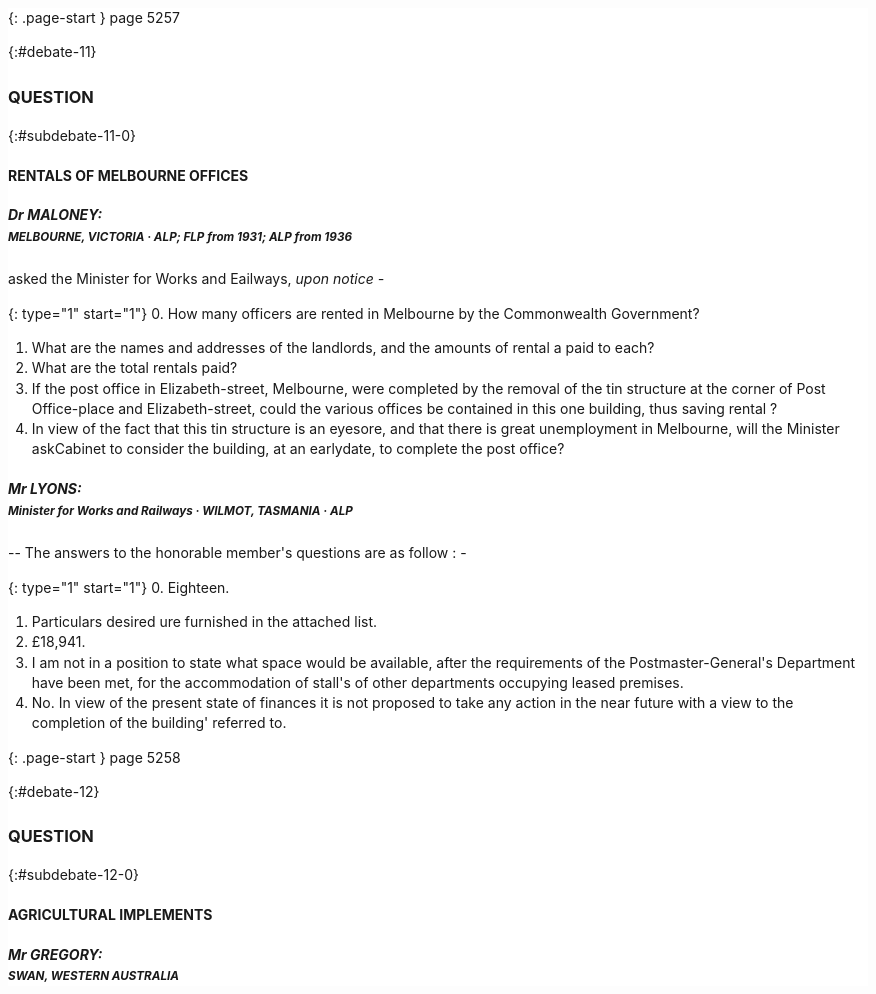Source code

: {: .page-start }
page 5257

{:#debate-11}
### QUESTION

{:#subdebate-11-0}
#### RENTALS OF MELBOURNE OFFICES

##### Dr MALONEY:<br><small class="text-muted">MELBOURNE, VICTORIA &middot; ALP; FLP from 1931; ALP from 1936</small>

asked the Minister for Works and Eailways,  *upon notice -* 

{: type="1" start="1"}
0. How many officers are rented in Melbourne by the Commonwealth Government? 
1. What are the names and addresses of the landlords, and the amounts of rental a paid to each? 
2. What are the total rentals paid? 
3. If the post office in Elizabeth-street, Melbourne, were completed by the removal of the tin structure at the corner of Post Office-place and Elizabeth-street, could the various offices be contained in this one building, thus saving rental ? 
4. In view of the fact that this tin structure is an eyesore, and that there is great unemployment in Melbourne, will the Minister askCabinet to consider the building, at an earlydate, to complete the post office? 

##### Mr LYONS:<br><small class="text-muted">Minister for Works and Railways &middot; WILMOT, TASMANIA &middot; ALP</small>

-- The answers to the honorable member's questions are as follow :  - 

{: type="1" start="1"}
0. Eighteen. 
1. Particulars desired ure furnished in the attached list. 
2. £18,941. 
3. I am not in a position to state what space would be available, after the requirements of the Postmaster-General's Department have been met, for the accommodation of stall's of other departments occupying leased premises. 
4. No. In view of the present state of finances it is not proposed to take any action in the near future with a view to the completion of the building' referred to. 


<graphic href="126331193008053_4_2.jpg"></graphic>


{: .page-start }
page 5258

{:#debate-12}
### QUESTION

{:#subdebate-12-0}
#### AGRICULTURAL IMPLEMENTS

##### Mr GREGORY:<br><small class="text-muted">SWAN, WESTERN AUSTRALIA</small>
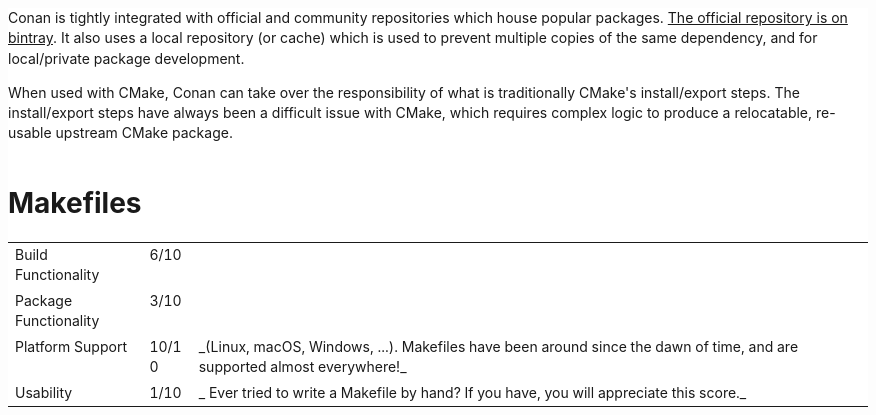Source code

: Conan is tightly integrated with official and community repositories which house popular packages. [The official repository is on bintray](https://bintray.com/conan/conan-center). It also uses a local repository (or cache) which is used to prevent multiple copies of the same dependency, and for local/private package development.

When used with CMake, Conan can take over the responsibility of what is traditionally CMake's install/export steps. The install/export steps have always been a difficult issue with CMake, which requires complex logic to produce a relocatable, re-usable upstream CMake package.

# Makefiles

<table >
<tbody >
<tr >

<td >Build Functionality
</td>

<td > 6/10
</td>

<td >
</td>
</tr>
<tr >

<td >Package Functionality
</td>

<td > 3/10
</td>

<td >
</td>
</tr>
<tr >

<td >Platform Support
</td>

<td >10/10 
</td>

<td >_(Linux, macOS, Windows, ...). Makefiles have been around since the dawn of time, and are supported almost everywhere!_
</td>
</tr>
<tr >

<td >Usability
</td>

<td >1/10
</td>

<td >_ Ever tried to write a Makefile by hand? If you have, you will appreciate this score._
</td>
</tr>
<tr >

******************************

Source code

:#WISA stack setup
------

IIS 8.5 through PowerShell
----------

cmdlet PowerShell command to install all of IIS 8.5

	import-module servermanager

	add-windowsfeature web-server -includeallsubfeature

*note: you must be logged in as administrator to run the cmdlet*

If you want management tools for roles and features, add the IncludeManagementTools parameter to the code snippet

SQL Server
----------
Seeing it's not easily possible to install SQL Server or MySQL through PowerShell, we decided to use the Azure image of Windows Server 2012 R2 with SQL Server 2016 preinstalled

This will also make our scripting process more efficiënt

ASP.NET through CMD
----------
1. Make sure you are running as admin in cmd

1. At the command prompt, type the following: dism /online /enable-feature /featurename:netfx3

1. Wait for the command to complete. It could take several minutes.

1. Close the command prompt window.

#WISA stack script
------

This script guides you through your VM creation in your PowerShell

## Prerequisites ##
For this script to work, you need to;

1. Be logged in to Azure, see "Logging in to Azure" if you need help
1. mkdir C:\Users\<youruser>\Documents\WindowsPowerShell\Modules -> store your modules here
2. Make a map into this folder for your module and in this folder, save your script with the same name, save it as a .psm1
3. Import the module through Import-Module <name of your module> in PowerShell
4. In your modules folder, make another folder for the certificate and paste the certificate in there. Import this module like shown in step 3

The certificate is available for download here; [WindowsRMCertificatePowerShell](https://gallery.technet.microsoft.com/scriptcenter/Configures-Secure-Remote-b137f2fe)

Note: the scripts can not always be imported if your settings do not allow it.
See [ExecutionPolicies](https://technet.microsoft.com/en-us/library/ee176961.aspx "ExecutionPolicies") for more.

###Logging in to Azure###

******************************

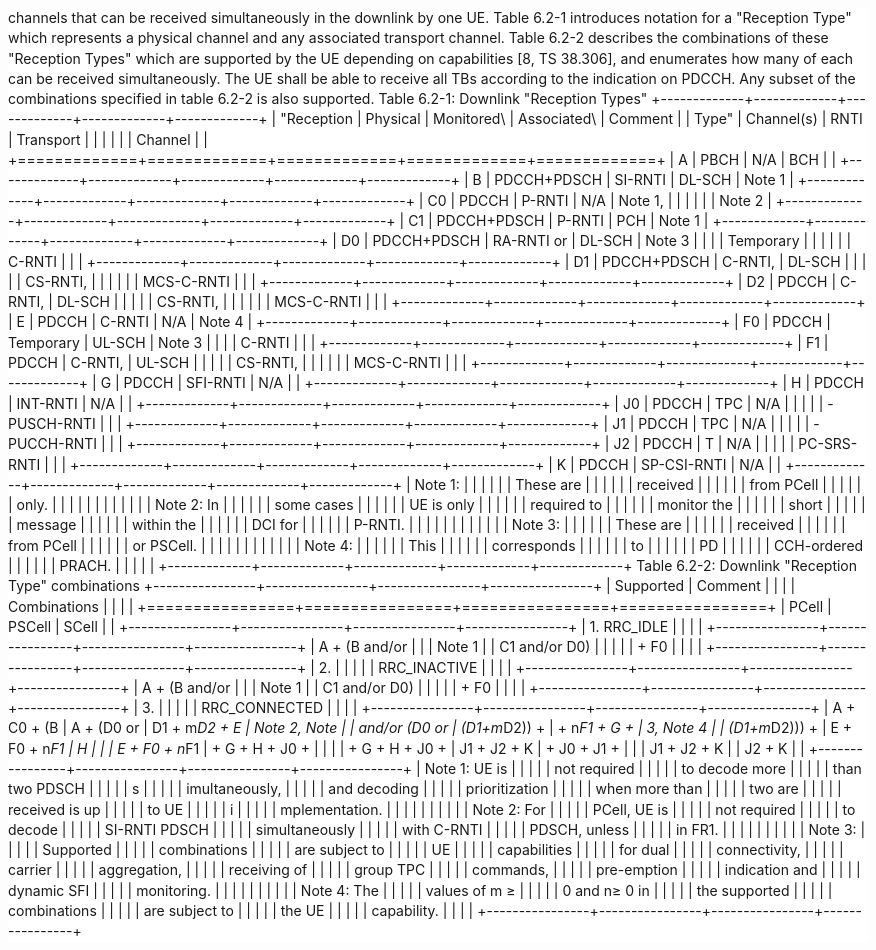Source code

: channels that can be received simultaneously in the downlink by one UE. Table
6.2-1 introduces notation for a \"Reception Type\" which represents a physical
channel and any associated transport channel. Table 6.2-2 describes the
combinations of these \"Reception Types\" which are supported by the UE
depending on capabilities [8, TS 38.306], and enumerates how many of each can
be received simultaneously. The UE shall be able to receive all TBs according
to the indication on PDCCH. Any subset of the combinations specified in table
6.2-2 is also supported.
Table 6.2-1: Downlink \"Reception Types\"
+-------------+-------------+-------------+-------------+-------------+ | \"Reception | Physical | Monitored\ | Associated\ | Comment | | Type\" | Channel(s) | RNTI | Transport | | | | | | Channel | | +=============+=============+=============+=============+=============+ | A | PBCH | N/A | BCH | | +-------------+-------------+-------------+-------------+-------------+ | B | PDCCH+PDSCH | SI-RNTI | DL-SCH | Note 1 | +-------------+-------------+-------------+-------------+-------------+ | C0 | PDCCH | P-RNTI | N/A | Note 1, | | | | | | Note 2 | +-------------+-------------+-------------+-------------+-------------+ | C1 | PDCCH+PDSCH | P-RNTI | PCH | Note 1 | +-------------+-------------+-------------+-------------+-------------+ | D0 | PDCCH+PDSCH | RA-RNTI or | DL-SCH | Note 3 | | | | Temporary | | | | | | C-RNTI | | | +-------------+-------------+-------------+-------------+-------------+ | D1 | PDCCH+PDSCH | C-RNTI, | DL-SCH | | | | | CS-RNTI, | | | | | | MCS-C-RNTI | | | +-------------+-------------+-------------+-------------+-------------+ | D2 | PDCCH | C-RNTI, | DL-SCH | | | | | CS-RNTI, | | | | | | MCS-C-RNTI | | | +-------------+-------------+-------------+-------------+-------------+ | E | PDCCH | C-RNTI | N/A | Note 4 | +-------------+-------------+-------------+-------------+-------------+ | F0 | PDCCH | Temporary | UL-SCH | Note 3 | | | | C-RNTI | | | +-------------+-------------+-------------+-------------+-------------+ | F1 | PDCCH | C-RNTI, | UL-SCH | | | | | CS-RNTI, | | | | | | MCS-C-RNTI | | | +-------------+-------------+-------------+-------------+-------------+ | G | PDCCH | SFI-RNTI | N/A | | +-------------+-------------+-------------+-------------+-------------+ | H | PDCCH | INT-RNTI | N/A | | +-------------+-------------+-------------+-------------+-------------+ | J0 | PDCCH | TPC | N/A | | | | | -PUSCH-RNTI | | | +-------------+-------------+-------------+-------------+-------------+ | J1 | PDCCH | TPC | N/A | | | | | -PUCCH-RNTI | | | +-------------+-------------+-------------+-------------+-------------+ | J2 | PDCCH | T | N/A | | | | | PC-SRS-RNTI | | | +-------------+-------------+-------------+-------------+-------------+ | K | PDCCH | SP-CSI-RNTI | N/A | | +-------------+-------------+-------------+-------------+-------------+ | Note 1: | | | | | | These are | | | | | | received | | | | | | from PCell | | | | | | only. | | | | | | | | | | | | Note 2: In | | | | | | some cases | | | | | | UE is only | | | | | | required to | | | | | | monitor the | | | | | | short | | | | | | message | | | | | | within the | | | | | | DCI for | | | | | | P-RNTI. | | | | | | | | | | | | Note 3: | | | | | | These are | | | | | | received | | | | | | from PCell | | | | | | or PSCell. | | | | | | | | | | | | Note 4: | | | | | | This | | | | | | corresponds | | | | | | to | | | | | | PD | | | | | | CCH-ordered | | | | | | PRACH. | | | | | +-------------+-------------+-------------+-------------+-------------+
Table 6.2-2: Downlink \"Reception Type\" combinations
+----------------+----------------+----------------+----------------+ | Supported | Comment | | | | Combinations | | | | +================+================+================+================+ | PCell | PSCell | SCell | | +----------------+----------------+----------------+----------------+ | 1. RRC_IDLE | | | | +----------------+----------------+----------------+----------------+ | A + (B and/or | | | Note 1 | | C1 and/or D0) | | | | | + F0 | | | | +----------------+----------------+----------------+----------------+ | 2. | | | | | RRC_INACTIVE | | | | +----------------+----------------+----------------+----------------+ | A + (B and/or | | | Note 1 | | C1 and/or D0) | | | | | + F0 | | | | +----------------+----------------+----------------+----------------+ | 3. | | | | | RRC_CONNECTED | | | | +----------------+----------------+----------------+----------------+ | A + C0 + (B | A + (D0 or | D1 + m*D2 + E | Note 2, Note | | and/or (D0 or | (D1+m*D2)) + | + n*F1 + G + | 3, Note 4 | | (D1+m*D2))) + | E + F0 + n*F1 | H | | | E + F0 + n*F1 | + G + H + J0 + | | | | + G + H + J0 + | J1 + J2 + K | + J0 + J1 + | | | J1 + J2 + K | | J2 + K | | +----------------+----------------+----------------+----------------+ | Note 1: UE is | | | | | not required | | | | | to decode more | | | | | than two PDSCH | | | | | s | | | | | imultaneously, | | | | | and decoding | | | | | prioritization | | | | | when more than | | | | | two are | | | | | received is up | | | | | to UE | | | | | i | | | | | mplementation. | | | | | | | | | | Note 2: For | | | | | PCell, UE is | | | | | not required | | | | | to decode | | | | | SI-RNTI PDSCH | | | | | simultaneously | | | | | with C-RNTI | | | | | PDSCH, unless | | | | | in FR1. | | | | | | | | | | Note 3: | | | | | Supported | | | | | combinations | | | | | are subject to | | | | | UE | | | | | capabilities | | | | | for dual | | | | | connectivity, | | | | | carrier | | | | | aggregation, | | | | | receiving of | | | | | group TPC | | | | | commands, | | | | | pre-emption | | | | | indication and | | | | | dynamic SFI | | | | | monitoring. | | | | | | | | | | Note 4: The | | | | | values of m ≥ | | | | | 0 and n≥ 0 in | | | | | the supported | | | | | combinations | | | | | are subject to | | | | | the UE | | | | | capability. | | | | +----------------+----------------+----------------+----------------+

******************************

Repeat exactly the lines above from the one with "#WISA stack script" up to and including the one with "2. Make a map". No other line belongs in the reply.

#WISA stack script
------

This script guides you through your VM creation in your PowerShell

## Prerequisites ##
For this script to work, you need to;

1. Be logged in to Azure, see "Logging in to Azure" if you need help
1. mkdir C:\Users\<youruser>\Documents\WindowsPowerShell\Modules -> store your modules here
2. Make a map into this folder for your module and in this folder, save your script with the same name, save it as a .psm1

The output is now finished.